Craigslist CEO Demands Apology from South Carolina Attorney General

Craigslist CEO Jim Buckmaster continues his counter-campaign against South Carolina Attorney General Henry McMaster by demanding an apology for threats of prosecution. McMaster wants to take legal action against the popular Craigslist Website, saying it posts graphic material.

Craigslist CEO Jim Buckmaster escalated his conflict with South Carolina Attorney General Henry McMaster, who has threatened the popular community bulletin board Website with prosecution for supposedly posting "graphic material."

In response to previous outcry, Craigslist promised to remove its Erotic Services category at some point during the week of May 18, substituting for it an Adult Services section that will be reviewed by the site.

In a May 18 letter demanding an apology from McMaster, Buckmaster followed up on an earlier blog post by reiterating how tame Craigslist's South Carolina adult postings were in comparison with content available through other media.

"Our 'Adult Services' and soon-to-be-retired 'Erotic Services' sections combined, for all cities in South Carolina, currently feature a total of 40 ads, all of which comply with our terms of use," Buckmaster wrote in his letter. "That's 40 ads out of a total of 334,180 currently listed on our S.C. sites. The rest comprise a thriving marketplace for South Carolinians, offering jobs, housing, for-sale items, local services and just about everything else."

Buckmaster added, "We're willing to accept our share of criticism, but wrongfully accusing Craigslist of criminal misconduct is simply beyond the pale. We would very much appreciate an apology at your very earliest convenience."

According to a statement on the South Carolina attorney general's Website, "The Craigslist South Carolina site continues to display advertisements for prostitution and graphic pornographic material," and, "This content was not removed as we requested.

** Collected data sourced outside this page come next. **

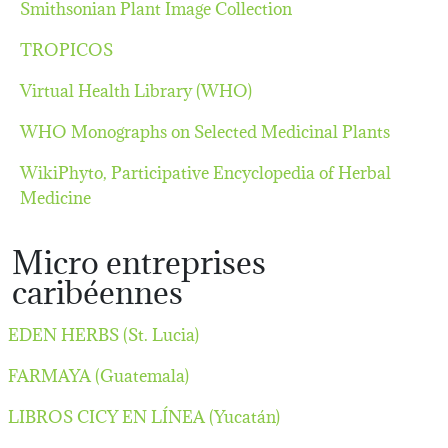
Smithsonian Plant Image Collection
TROPICOS
Virtual Health Library (WHO)
WHO Monographs on Selected Medicinal Plants
WikiPhyto, Participative Encyclopedia of Herbal
Medicine
Micro entreprises
caribéennes
EDEN HERBS (St. Lucia)
FARMAYA (Guatemala)
LIBROS CICY EN LÍNEA (Yucatán)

We have no alternative but to move forward with criminal investigation and potential prosecution."

In his letter, Buckmaster cited AT&T, Microsoft, Village Voice Media and "major newspapers and other upstanding South Carolina businesses" as featuring adult services ads.

"Have you fully considered the implications of your accusations against Craigslist?" Buckmaster asked. "What's a crime for Craigslist is clearly a crime for any company. Are you really prepared to condemn the executives of each of the mainstream companies linked above, and all the others that feature such ads, as criminals?"